LGTM, with the rider that I'm not sure what the policy is on putting the python test in there. It's fundamentally a debug-info quality test, which is slightly different to the functional tests that we have elsewhere. The failure mode would be where some optimisation decision changes, we get a non-perfect but acceptable debug-info output, and an optimisation writer is inconvenienced by a test that "can't be correctly updated", as it were.

IMO, we should just put a comment in the test file using the script explaining the purpose of the test (ensure that we get 100% coverage when lifetimes are extended) and what to do if the optimisation decisions break the test, i.e. ensure there's a block of code that gets optimised but not fully because of fake uses, that achieves full coverage.


Cool -- just to give the full context, we can reclaim about 0.3% of compile time in _non_ -g builds if we don't have all the branching here when moving forwards one instruction.
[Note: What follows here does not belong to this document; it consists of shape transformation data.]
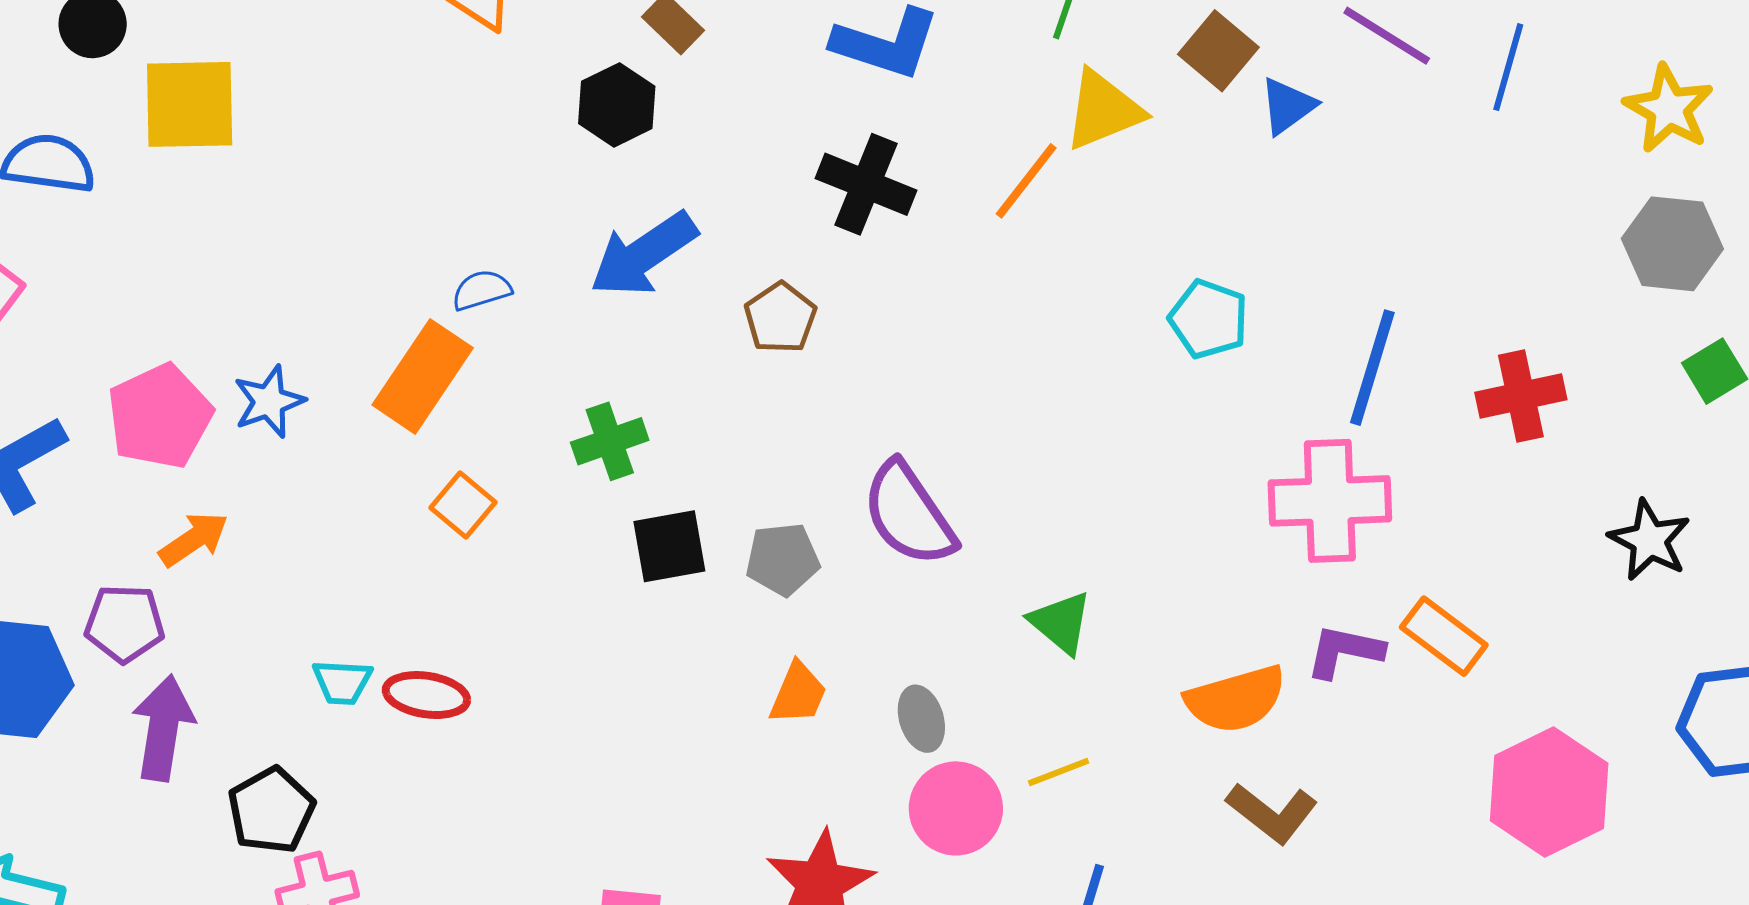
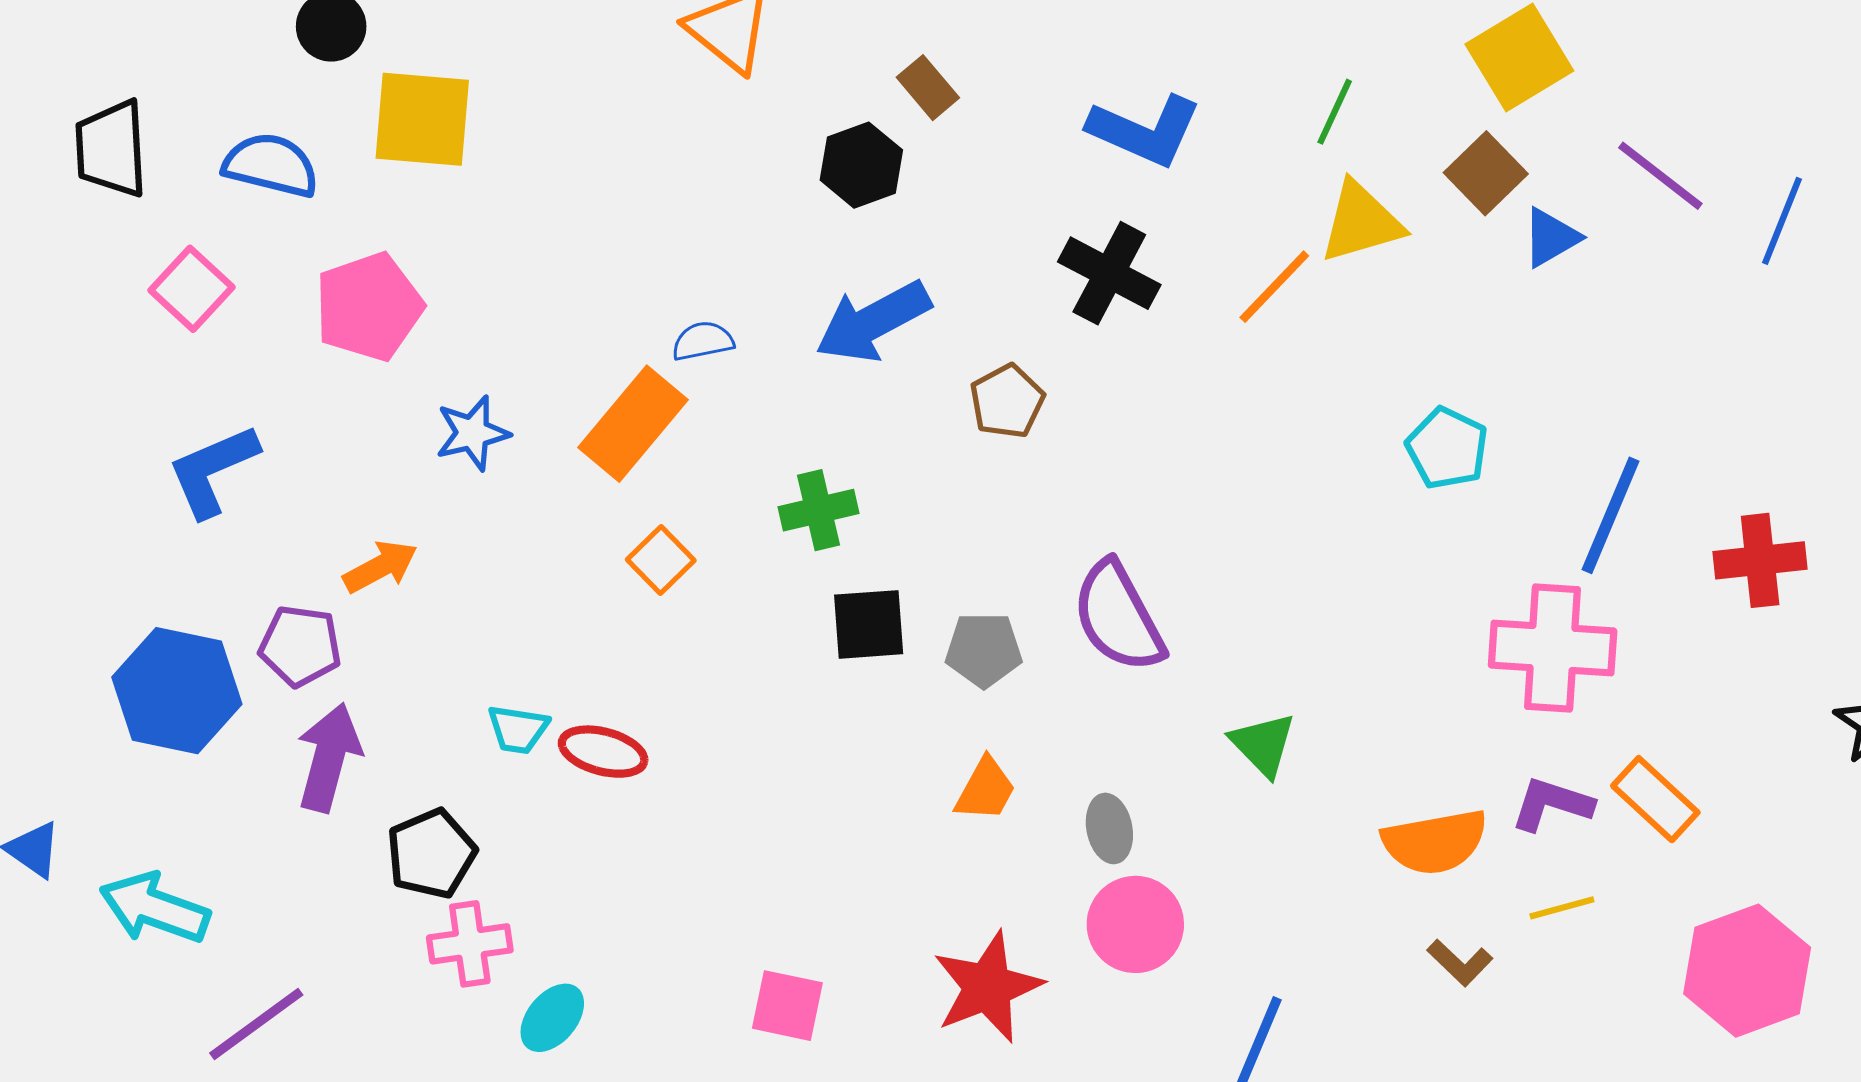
pink pentagon: (160, 416) -> (369, 307), moved
yellow line: (1059, 772) -> (1562, 908), moved
brown L-shape: (1272, 813) -> (1460, 963), size x0.7

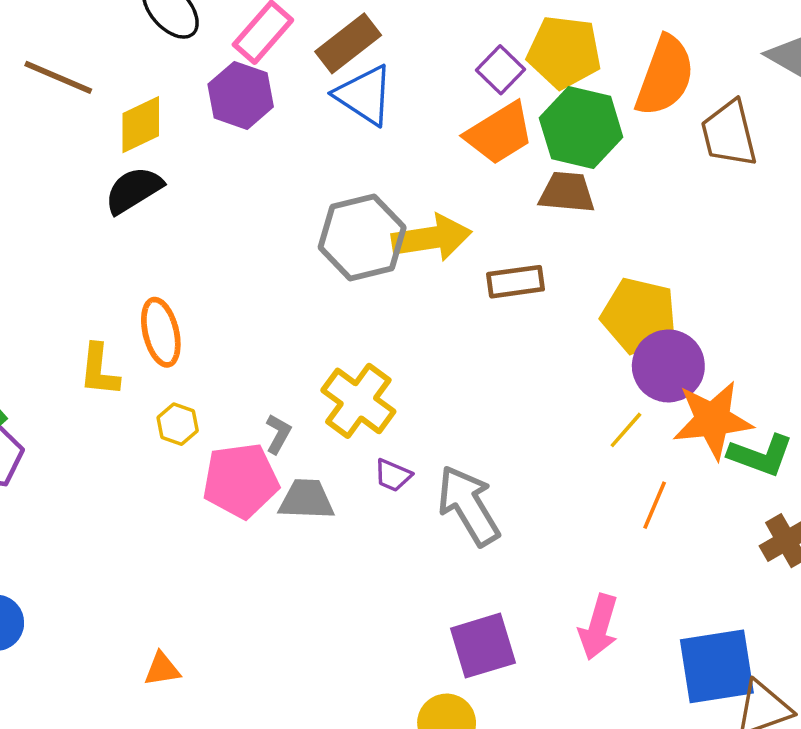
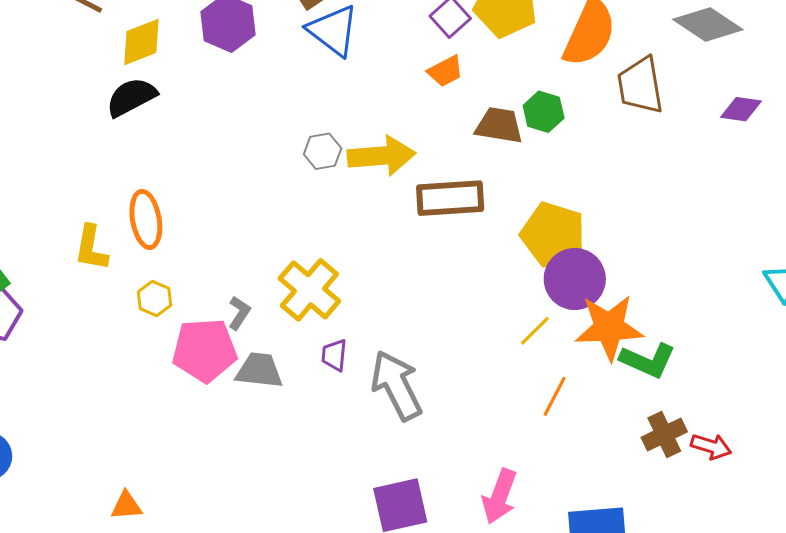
green hexagon: (581, 128) -> (544, 112), moved, size x0.6
orange trapezoid: (499, 133) -> (445, 71), size x0.6
gray hexagon: (362, 237) -> (323, 151), size x0.5
brown rectangle: (516, 282) -> (450, 198), size x1.4
purple trapezoid: (393, 475) -> (334, 355), turned 68

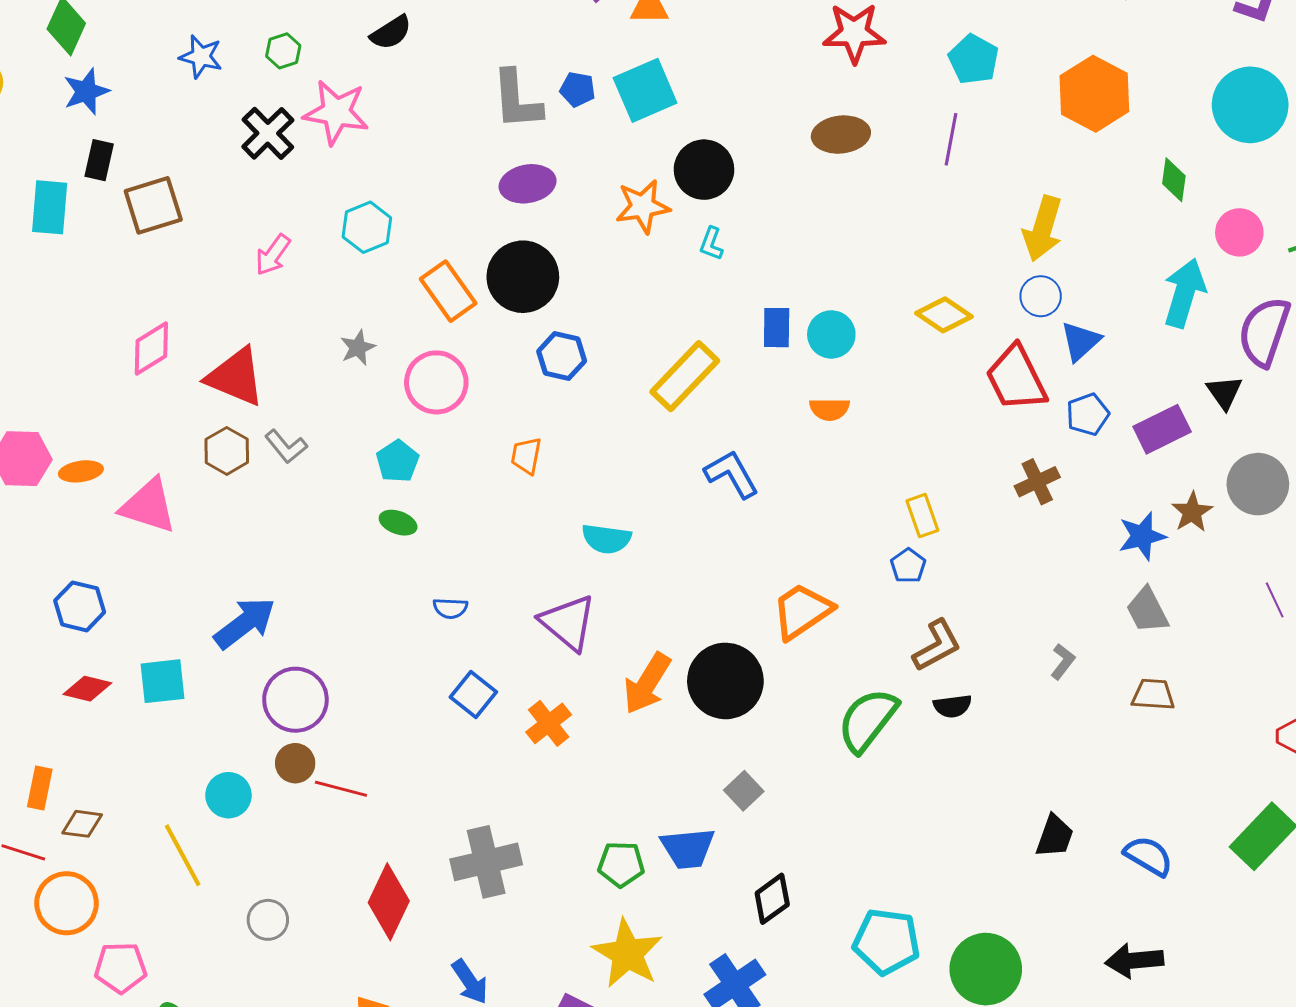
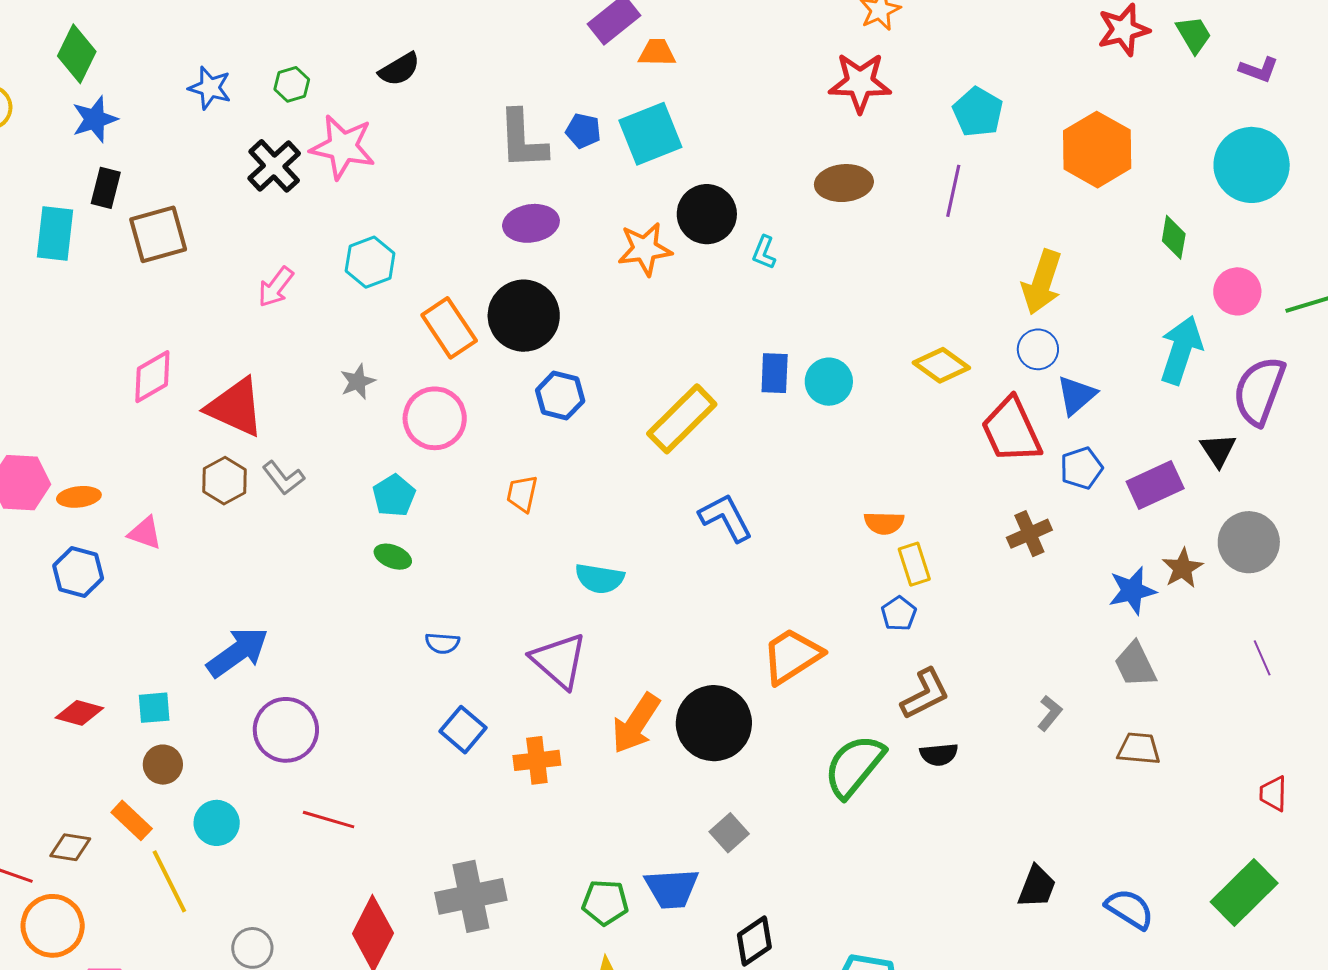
cyan L-shape: (711, 244) -> (764, 252), moved
orange semicircle: (830, 409) -> (884, 523), moved
pink triangle: (148, 506) -> (145, 533), size x0.6
blue hexagon: (80, 606) -> (78, 572), moved
cyan square: (162, 681) -> (154, 708), size x0.7
orange cross: (549, 723) -> (537, 760), turned 30
brown circle: (295, 763) -> (163, 765), moved
orange rectangle: (40, 788) -> (132, 820), moved, turned -60

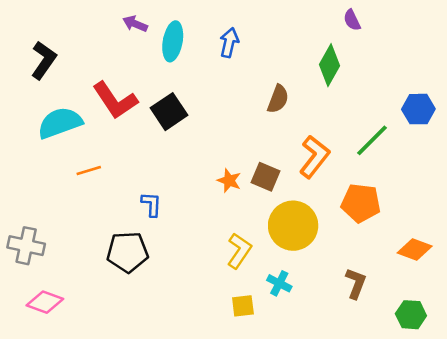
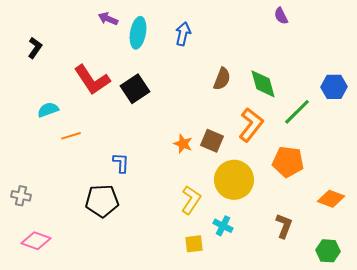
black L-shape: (44, 60) -> (35, 48), size x0.7
green diamond: (329, 65) -> (263, 84), moved, turned -44
cyan semicircle: (60, 123) -> (48, 110), moved, size x0.6
gray cross: (26, 246) -> (21, 196), size x0.7

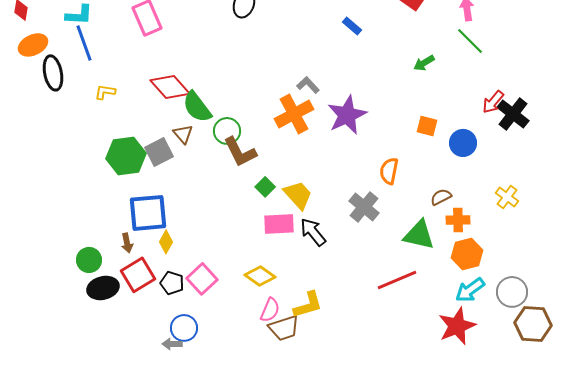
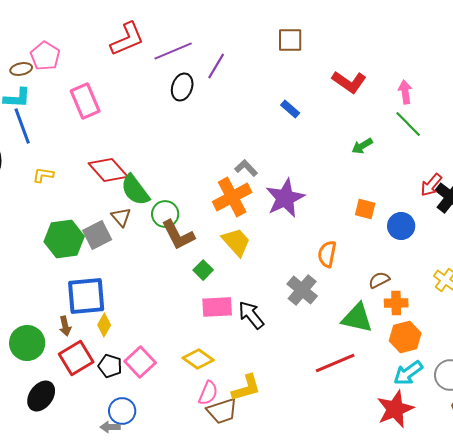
yellow trapezoid: (298, 195) -> (236, 242), moved
green circle: (89, 260) -> (27, 343), size x1.4
black ellipse: (103, 288) -> (41, 396), moved, turned -40

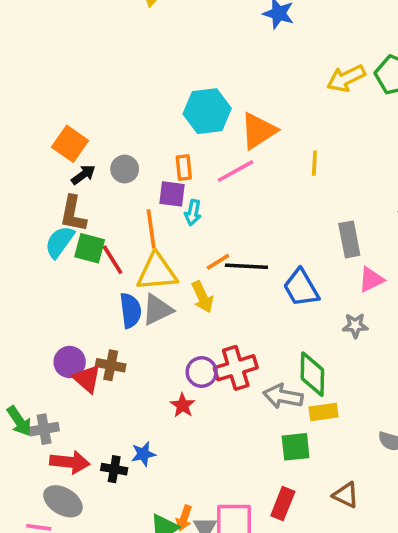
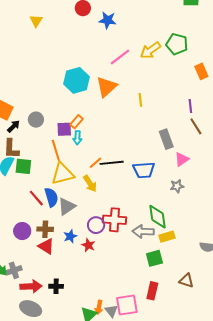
orange rectangle: (184, 167) -> (76, 122), moved, turned 56
pink line: (235, 171) -> (120, 57), moved
red line: (113, 260) -> (36, 198), moved
blue trapezoid: (301, 288) -> (144, 170), turned -55
gray triangle: (157, 310) -> (67, 206), moved
red cross: (236, 368) -> (115, 220), turned 30
red triangle: (87, 379) -> (46, 246), moved
blue star: (143, 454) -> (70, 236), moved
That's 0.3% I'd like to spend on RemoveDIs ideally. I think at some point we'll need to measure the performance impact of those peephole optimisations being blocked and see whether it's worth the tradeoff.


Run line at top pls

This revision is now accepted and ready to land.Sep 12 2023, 4:25 AM

LGTM, with the rider that I'm not sure what the policy is on putting the python test in there. It's fundamentally a debug-info quality test, which is slightly different to the functional tests that we have elsewhere.

Yeah, that doesn't seem suitable - it's an integration test - might as well make it use actual source code and put it in cross-project-tests, I think?